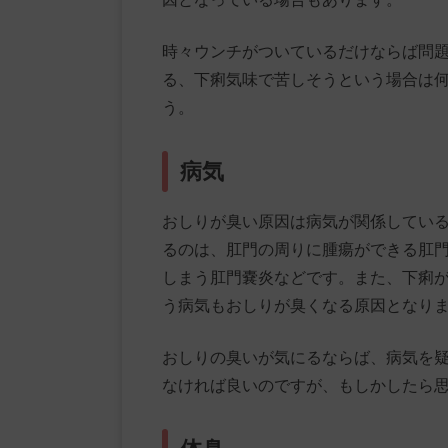
時々ウンチがついているだけならば問
る、下痢気味で苦しそうという場合は
う。
病気
おしりが臭い原因は病気が関係してい
るのは、肛門の周りに腫瘍ができる肛
しまう肛門嚢炎などです。また、下痢
う病気もおしりが臭くなる原因となり
おしりの臭いが気にるならば、病気を
なければ良いのですが、もしかしたら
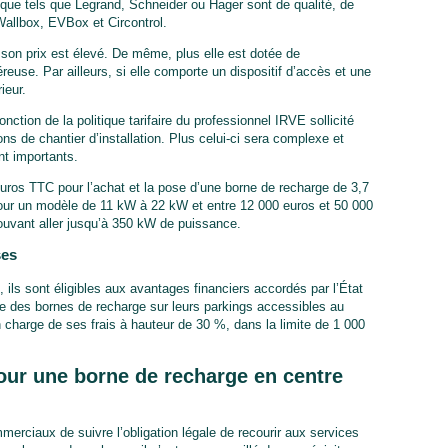
ique tels que Legrand, Schneider ou Hager sont de qualité, de
allbox, EVBox et Circontrol.
 son prix est élevé. De même, plus elle est dotée de
néreuse. Par ailleurs, si elle comporte un dispositif d’accès et une
ieur.
nction de la politique tarifaire du professionnel IRVE sollicité
s de chantier d’installation. Plus celui-ci sera complexe et
ont importants.
uros TTC pour l’achat et la pose d’une borne de recharge de 3,7
ur un modèle de 11 kW à 22 kW et entre 12 000 euros et 50 000
pouvant aller jusqu’à 350 kW de puissance.
ses
ils sont éligibles aux avantages financiers accordés par l’État
e des bornes de recharge sur leurs parkings accessibles au
n charge de ses frais à hauteur de 30 %, dans la limite de 1 000
ur une borne de recharge en centre
erciaux de suivre l’obligation légale de recourir aux services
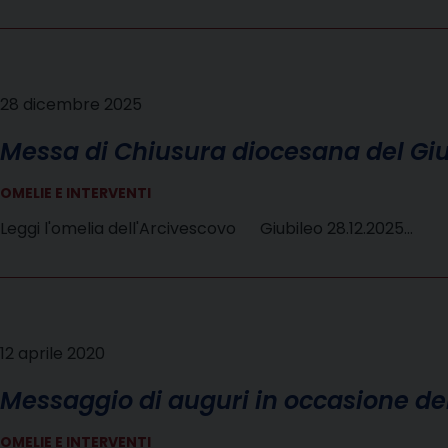
28 dicembre 2025
Messa di Chiusura diocesana del Giu
OMELIE E INTERVENTI
Leggi l'omelia dell'Arcivescovo Giubileo 28.12.2025…
12 aprile 2020
Messaggio di auguri in occasione de
OMELIE E INTERVENTI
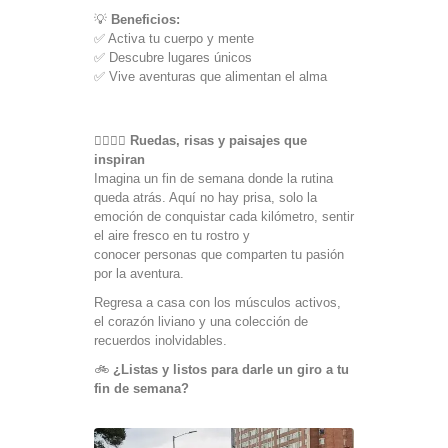
💡
Beneficios:
✅ Activa tu cuerpo y mente
✅ Descubre lugares únicos
✅ Vive aventuras que alimentan el alma
🚴‍♂️🚴‍♀️
Ruedas, risas y paisajes que
inspiran
Imagina un fin de semana donde la rutina
queda atrás. Aquí no hay prisa, solo la
emoción de conquistar cada kilómetro, sentir
el aire fresco en tu rostro y
conocer
personas que comparten tu pasión
por la aventura.
Regresa a casa con los músculos activos,
el corazón liviano y una colección de
recuerdos inolvidables.
🚲
¿Listas y listos para darle un giro a tu
fin de semana?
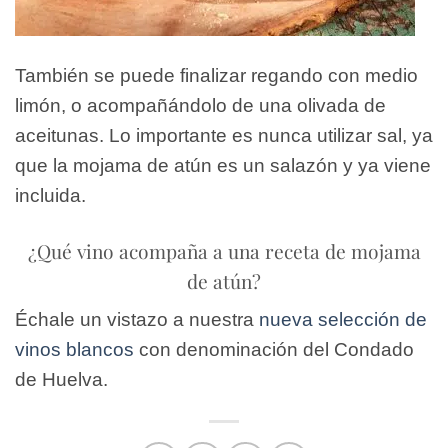
También se puede finalizar regando con medio
limón, o acompañándolo de una olivada de
aceitunas. Lo importante es nunca utilizar sal, ya
que la mojama de atún es un salazón y ya viene
incluida.
¿Qué vino acompaña a una receta de mojama
de atún?
Échale un vistazo a nuestra
nueva selección de
vinos blancos
con denominación del Condado
de Huelva.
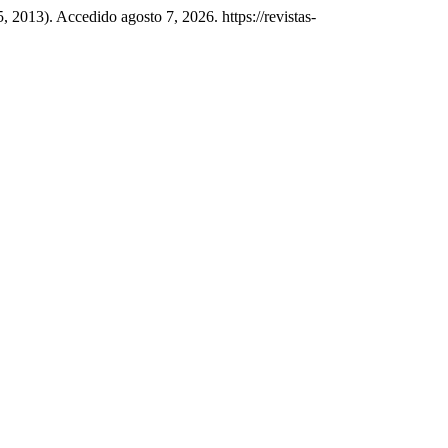
, 2013). Accedido agosto 7, 2026. https://revistas-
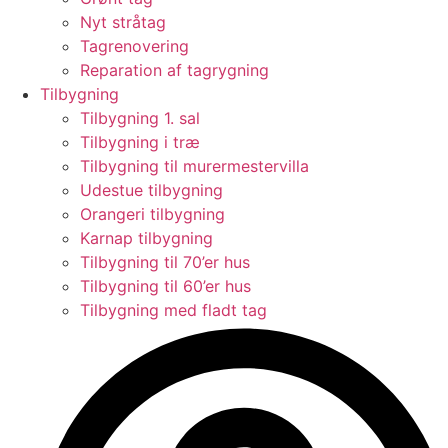
Nyt stråtag
Tagrenovering
Reparation af tagrygning
Tilbygning
Tilbygning 1. sal
Tilbygning i træ
Tilbygning til murermestervilla
Udestue tilbygning
Orangeri tilbygning
Karnap tilbygning
Tilbygning til 70’er hus
Tilbygning til 60’er hus
Tilbygning med fladt tag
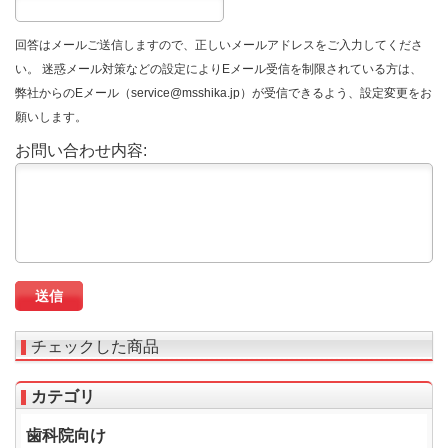
回答はメールご送信しますので、正しいメールアドレスをご入力してくださ
い。 迷惑メール対策などの設定によりEメール受信を制限されている方は、
弊社からのEメール（service@msshika.jp）が受信できるよう、設定変更をお
願いします。
お問い合わせ内容:
チェックした商品
カテゴリ
歯科院向け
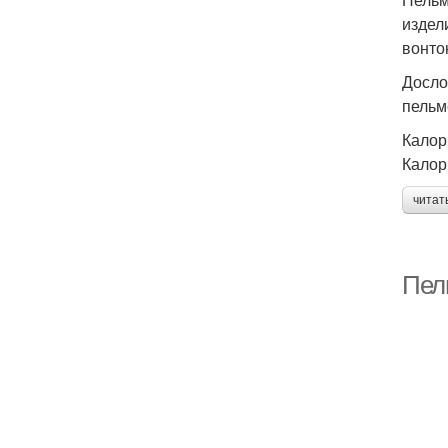
издел
вонто
Досло
пельм
Калор
Калор
читат
Пел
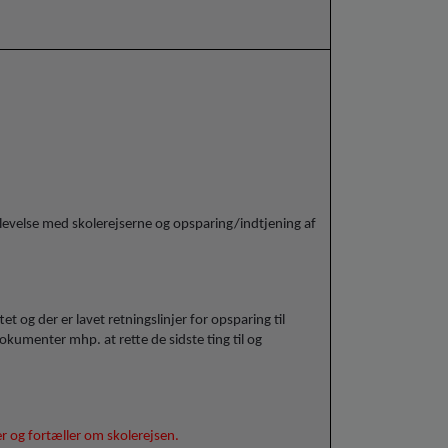
plevelse med skolerejserne og opsparing/indtjening af
ttet og der er lavet retningslinjer for opsparing til
kumenter mhp. at rette de sidste ting til og
r og fortæller om skolerejsen.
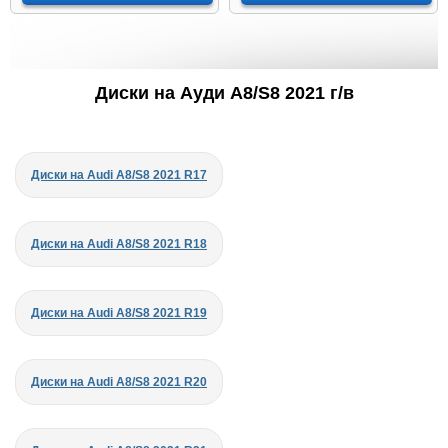
Диски на Ауди A8/S8 2021 г/в
Диски на Audi A8/S8 2021 R17
Диски на Audi A8/S8 2021 R18
Диски на Audi A8/S8 2021 R19
Диски на Audi A8/S8 2021 R20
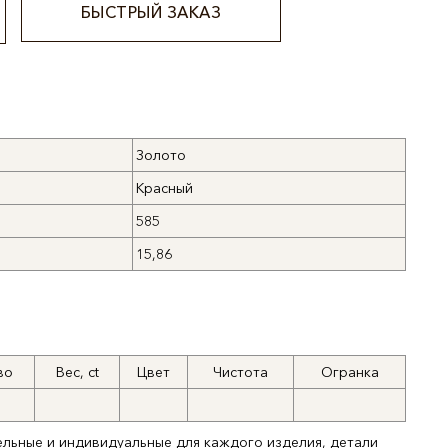
БЫСТРЫЙ ЗАКАЗ
Золото
Красный
585
15,86
во
Вес, ct
Цвет
Чистота
Огранка
ельные и индивидуальные для каждого изделия, детали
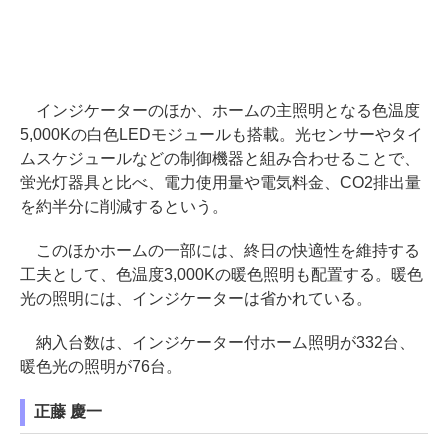
インジケーターのほか、ホームの主照明となる色温度
5,000Kの白色LEDモジュールも搭載。光センサーやタイ
ムスケジュールなどの制御機器と組み合わせることで、
蛍光灯器具と比べ、電力使用量や電気料金、CO2排出量
を約半分に削減するという。
このほかホームの一部には、終日の快適性を維持する
工夫として、色温度3,000Kの暖色照明も配置する。暖色
光の照明には、インジケーターは省かれている。
納入台数は、インジケーター付ホーム照明が332台、
暖色光の照明が76台。
正藤 慶一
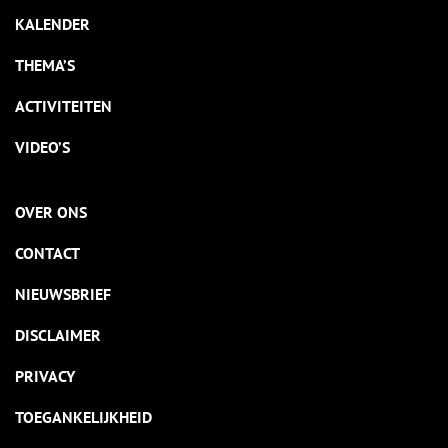
KALENDER
THEMA’S
ACTIVITEITEN
VIDEO’S
OVER ONS
CONTACT
NIEUWSBRIEF
DISCLAIMER
PRIVACY
TOEGANKELIJKHEID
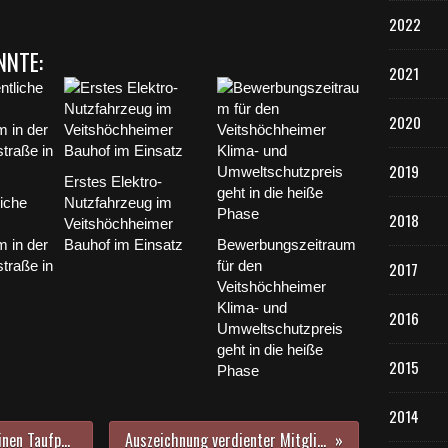
o
2022
m
b
NNTE:
2021
e
d
a
2020
r
f
2019
f
Erstes Elektro-
ü
liche
Nutzfahrzeug im
r
2018
Veitshöchheimer
3
 in der
Bauhof im Einsatz
Bewerbungszeitraum
0
traße in
für den
2017
E
Veitshöchheimer
i
Klima- und
n
2016
Umweltschutzpreis
f
geht in die heiße
a
2015
Phase
m
i
l
2014
i
Gemeinde Veitshöchheim sucht einen Taufpaten für ihr E-Lastenfahrrad, das für einen Euro pro Tag gemietet werden kann
Auszeichnung verdienter Mitglieder im Ehrenamt beim Vdk-Ortsverband Veitshöchheim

───

**Work order:** Arrange the entries as a Markdown table from the start through the line containing "erciaux de suivre", including that line, with columns headed Row and Line. Put each line's number in Row and the line itself in Line, skipping blank lines and leaving out the pictures.

**Reply to the exercise:**
| Row | Line |
|---|---|
| 1 | 時々ウンチがついているだけならば問 |
| 2 | る、下痢気味で苦しそうという場合は |
| 3 | う。 |
| 4 | 病気 |
| 5 | おしりが臭い原因は病気が関係してい |
| 6 | るのは、肛門の周りに腫瘍ができる肛 |
| 7 | しまう肛門嚢炎などです。また、下痢 |
| 8 | う病気もおしりが臭くなる原因となり |
| 9 | おしりの臭いが気にるならば、病気を |
| 10 | なければ良いのですが、もしかしたら |
| 11 | ique tels que Legrand, Schneider ou Hager sont de qualité, de |
| 12 | allbox, EVBox et Circontrol. |
| 13 |  son prix est élevé. De même, plus elle est dotée de |
| 14 | néreuse. Par ailleurs, si elle comporte un dispositif d’accès et une |
| 15 | ieur. |
| 16 | nction de la politique tarifaire du professionnel IRVE sollicité |
| 17 | s de chantier d’installation. Plus celui-ci sera complexe et |
| 18 | ont importants. |
| 19 | uros TTC pour l’achat et la pose d’une borne de recharge de 3,7 |
| 20 | ur un modèle de 11 kW à 22 kW et entre 12 000 euros et 50 000 |
| 21 | pouvant aller jusqu’à 350 kW de puissance. |
| 22 | ses |
| 23 | ils sont éligibles aux avantages financiers accordés par l’État |
| 24 | e des bornes de recharge sur leurs parkings accessibles au |
| 25 | n charge de ses frais à hauteur de 30 %, dans la limite de 1 000 |
| 26 | ur une borne de recharge en centre |
| 27 | erciaux de suivre l’obligation légale de recourir aux services |